When you tell students to look words up in a dictionary, they never do. They think bad words about you. I prefer teaching them how to analyze word parts with this determining meaning from word parts lesson plan. They'll still think bad words about you, but at least they'll know how to read.
Befuddled by Vocabulary?
I gave a vocabulary list not long ago with the word aggrandizement. Out of 37 students, not a single one found it in the dictionary. Befuddled, I grabbed the dictionary. It was in there and I showed it to several students. Befuddled, they asked where. Befuddled, I pointed to it. Befuddled, They still didn't see it. Befuddled, I highlighted it with the yellow Sharpie I had stolen from the supply room the day before. Befuddled, they looked at me strange and said, "That's not aggrandizement. That's aggrandize." Befuddled, I rammed the yellow Sharpie I had stolen the day before from the supply room up my left nostril and decided to do a determining meaning from word parts lesson plan and teach word parts and meanings.

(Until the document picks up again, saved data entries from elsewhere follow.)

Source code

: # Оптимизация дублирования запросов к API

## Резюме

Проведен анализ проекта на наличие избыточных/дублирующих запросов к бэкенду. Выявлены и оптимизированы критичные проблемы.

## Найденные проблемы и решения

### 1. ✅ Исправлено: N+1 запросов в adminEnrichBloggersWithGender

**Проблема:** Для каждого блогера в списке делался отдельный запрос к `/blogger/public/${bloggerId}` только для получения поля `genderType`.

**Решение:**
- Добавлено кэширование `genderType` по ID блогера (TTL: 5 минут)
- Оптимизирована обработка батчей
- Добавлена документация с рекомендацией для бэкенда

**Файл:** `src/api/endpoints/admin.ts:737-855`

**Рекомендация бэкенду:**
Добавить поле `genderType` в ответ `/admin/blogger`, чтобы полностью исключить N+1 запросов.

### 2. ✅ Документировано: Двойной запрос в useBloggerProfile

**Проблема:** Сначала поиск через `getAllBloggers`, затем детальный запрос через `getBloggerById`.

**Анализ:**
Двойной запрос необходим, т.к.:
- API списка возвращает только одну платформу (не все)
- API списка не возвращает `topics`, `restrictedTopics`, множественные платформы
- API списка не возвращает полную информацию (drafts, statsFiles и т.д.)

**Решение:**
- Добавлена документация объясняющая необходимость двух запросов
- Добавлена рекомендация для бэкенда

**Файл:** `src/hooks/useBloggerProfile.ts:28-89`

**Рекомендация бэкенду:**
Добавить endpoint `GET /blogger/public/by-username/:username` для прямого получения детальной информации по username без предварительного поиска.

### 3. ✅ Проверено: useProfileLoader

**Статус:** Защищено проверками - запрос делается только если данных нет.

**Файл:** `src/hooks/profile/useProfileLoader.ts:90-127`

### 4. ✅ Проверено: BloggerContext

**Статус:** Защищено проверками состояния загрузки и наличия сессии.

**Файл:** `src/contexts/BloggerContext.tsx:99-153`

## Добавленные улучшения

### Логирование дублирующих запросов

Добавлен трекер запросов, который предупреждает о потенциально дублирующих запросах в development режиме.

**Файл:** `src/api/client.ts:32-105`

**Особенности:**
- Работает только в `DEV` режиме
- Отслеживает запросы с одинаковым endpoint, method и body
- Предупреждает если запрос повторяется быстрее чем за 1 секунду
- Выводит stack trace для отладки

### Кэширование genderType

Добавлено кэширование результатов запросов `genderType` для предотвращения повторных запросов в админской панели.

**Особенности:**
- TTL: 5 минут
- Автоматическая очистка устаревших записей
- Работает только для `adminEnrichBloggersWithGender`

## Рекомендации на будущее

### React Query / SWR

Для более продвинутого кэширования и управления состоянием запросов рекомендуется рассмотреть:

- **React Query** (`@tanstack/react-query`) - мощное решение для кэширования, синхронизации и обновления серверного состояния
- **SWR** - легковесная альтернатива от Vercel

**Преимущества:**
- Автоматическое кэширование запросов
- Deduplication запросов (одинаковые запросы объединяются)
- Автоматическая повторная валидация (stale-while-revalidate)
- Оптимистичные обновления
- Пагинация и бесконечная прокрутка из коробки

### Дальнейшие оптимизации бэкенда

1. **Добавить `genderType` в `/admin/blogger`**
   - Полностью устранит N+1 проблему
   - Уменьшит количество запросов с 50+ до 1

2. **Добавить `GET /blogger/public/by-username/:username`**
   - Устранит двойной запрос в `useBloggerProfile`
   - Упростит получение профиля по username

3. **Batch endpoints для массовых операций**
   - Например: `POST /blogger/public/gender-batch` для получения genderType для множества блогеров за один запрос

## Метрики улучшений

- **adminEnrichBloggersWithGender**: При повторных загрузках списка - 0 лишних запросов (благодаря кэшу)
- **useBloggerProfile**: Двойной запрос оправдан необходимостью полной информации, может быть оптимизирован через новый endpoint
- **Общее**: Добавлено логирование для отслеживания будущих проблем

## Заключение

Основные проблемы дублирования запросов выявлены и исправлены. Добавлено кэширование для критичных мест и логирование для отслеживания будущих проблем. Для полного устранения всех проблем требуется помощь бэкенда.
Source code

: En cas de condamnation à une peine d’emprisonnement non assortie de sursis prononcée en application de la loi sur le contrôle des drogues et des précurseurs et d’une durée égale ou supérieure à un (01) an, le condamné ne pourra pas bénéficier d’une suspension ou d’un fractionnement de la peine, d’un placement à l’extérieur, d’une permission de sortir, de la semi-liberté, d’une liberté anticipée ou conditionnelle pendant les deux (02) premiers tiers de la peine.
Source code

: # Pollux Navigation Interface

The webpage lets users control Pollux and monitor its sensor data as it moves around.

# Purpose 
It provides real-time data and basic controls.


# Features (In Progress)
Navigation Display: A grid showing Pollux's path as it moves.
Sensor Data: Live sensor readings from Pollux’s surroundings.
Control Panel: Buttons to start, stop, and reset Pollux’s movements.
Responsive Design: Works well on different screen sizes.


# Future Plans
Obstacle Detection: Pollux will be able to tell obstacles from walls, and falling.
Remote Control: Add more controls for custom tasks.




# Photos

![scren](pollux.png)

Here's how to teach word parts and meaning by using this determining meaning from word parts lesson plan.
Determining Meanings from Word Parts Lesson Plan Procedures
Write on the board the following:
- Prefix: a word part that is added at the beginning of another word or word part
- Suffix: a word part that is added to the end of another word or word part
- Base word: a complete word to which a prefix and/or a suffix may be added. It can stand on its own.
- Root: a word part to which a prefix and/or suffix may be added. A root cannot stand on its own.
Explain that each part of the word contributes to its meaning. By learning the meanings of common prefixes and suffixes, we can figure out the meaning by just knowing the meaning of the base word or root. That's why dictionaries often only define the base word (At this point, think but don't say, "so quit asking me stupid questions during vocabulary assignments!").
Give examples. Use mine if you wish:
transcontinental: trans is the prefix; continent is the base word; al is the suffix.
entrapment: en is the prefix; trap is the base word; ment is the suffix.
refortify: re is the prefix; fort is the root; fy is the suffix.
Teach Word Parts and Meaning: A Word about Suffixes
Students often struggle to use and understand different forms of a word correctly. Be sure to teach them suffixes do more than just change the meaning of a word; they change its part of speech. Here are some common suffixes with their part of speech:
noun suffixes that make people who do things: commandant, teacher, mortician, pianist
noun suffixes that make abstract words: constance, imagineation,confuseion, attitude, autism, colonization
suffixes that turn base words or roots into adjectives: readable, vivacious, magical, massive, beautiful
suffixes that turn base words or roots into verbs: fabricate, enlighten, magnify, finalize
suffixes that change base words and roots to adverbs: happily, likewise, skyward.